(WHAT TO WORK ON) Instruction for the data below: set down exactly the lines from the line with "Table 3. Precision, recall, and" to the line with "Figure 3. HPTLC", inclusive, and no others.

(SOURCE MATERIAL)
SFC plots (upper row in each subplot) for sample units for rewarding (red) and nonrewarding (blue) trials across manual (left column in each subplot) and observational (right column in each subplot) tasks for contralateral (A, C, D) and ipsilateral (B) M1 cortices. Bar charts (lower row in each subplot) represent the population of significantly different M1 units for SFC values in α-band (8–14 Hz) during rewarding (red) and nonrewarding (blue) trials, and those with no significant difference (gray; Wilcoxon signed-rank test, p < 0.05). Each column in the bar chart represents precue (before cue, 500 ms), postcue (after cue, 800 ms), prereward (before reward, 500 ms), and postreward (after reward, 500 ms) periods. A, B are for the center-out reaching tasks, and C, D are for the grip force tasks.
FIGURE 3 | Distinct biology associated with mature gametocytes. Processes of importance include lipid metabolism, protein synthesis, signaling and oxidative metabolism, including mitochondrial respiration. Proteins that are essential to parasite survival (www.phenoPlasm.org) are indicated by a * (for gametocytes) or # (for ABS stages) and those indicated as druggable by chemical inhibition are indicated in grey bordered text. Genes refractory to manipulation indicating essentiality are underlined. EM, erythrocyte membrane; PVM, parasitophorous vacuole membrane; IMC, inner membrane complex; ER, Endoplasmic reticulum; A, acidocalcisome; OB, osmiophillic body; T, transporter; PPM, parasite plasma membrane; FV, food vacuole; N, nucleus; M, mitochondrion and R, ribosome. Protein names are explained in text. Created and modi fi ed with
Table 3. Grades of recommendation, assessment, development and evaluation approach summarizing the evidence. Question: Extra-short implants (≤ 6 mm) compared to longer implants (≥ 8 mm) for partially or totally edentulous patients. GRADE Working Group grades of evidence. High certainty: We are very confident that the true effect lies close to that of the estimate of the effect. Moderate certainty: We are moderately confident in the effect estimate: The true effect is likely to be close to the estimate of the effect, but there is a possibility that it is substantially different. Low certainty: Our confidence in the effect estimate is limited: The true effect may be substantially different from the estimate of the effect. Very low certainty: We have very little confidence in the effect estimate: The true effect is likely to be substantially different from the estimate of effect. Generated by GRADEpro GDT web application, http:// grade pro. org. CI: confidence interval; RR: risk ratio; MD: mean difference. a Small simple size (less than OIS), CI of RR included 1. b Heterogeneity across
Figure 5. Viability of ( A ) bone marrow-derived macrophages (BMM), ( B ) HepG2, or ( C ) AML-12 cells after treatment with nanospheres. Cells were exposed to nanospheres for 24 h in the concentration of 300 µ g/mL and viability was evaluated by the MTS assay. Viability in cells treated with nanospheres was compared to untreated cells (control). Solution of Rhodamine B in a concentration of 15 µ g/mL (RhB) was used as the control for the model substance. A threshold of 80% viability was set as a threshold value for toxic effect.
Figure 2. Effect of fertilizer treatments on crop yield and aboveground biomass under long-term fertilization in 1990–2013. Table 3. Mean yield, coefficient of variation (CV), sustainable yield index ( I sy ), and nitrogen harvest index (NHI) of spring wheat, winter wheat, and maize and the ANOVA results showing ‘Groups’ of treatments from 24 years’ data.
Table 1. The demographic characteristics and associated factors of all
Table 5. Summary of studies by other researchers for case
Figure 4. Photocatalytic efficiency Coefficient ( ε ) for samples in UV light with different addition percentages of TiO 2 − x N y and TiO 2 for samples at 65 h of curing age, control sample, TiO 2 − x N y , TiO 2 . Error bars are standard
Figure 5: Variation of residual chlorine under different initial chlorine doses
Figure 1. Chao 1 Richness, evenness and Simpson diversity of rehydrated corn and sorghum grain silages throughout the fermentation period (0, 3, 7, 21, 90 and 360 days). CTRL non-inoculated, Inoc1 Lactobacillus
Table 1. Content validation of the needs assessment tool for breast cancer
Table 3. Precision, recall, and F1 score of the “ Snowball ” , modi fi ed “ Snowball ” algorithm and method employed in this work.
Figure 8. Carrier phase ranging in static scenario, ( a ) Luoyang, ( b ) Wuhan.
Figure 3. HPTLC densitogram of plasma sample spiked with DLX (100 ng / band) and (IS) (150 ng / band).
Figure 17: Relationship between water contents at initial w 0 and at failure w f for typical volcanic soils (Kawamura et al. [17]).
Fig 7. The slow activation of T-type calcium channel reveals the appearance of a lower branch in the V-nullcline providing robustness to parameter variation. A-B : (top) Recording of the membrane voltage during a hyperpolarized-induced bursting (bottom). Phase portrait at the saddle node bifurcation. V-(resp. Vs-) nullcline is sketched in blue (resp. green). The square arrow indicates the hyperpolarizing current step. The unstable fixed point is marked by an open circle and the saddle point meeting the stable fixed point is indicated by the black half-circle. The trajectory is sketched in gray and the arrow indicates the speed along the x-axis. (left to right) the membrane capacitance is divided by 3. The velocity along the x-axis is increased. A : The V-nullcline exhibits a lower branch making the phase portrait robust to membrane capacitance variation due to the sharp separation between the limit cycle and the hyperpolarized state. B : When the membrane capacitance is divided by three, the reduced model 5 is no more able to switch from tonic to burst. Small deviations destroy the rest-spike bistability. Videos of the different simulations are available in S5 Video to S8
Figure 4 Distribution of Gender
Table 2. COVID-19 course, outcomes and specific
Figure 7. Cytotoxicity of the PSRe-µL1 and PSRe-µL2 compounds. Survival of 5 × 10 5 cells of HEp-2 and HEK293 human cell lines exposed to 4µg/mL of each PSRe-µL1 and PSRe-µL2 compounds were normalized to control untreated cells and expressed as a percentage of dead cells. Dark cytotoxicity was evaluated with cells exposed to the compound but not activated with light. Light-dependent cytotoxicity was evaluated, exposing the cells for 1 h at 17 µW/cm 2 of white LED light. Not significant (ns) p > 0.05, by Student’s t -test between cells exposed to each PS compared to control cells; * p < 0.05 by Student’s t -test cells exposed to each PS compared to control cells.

(EXERCISE OUTPUT)
Table 3. Precision, recall, and F1 score of the “ Snowball ” , modi fi ed “ Snowball ” algorithm and method employed in this work.
Figure 8. Carrier phase ranging in static scenario, ( a ) Luoyang, ( b ) Wuhan.
Figure 3. HPTLC densitogram of plasma sample spiked with DLX (100 ng / band) and (IS) (150 ng / band).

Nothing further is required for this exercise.